Although growth reached an a record high, price growth is expected to slow in 2015, as the fourth quarter marks the slowest rate of quarterly appreciation since the first quarter of 2013. The average price for these properties jumped nearly 11 percent year-over-year to $942,000.
“For sidelined buyers wondering how much longer the market will continue to be constrained, relief may be on the horizon,” said StreetEasy data scientist Alan Lightfeldt. “Manhattan’s robust price growth amid anemic inventory is finally starting to come back down to Earth. The market will slow down for a much-needed breather in 2015 after last year’s Olympic sprint.”
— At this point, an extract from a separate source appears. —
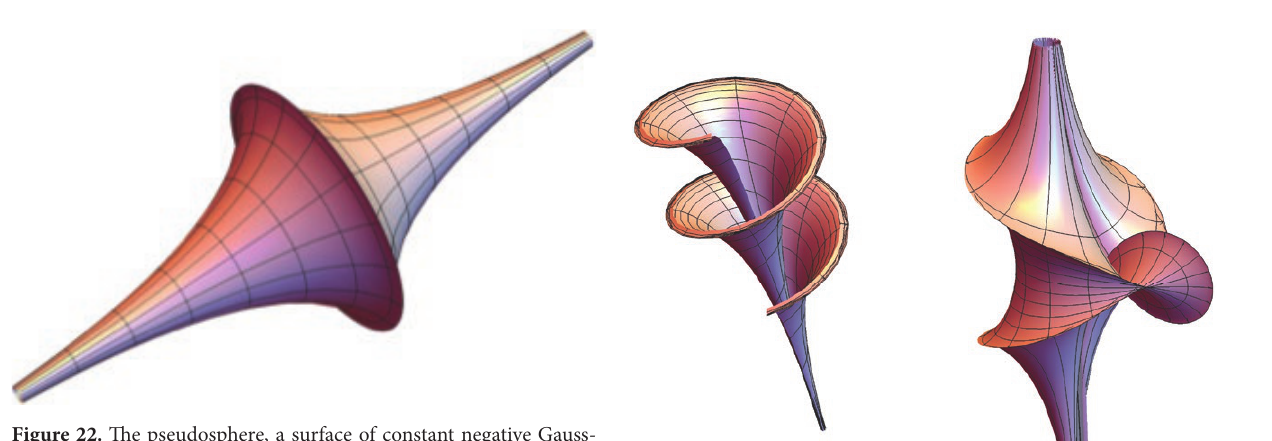
Figure 22. Th e pseudosphere, a surface of constant negative Gauss- ian curvature.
Condo prices are expected to grow at 0.4 percent in January, and continue to appreciate. Throughout 2015, condo price growth is expected to slow by 4.9 percent, less than the 8.4 percent growth rate of 2014.
With record high prices, comes a decline in co-op listing resulting in a drop in Manhattan for-sale inventory. Co-op listings fell 13.3 percent from the third quarter and are down 6.5 percent year-over-year. Condo listings have increased 4.7 percent year-over-year. Through the fourth quarter, 10,129 housing units of various type were available, an 11.7 percent decrease from the third quarter, a result of the decrease in co-op inventory.
Housing units that went under contract in the fourth quarter spent an average time of 5 days on the market, unchanged from the third quarter. Additionally, 22.2 percent of all available units experienced a price reduction, up from the 21.3 percent from the same time last year.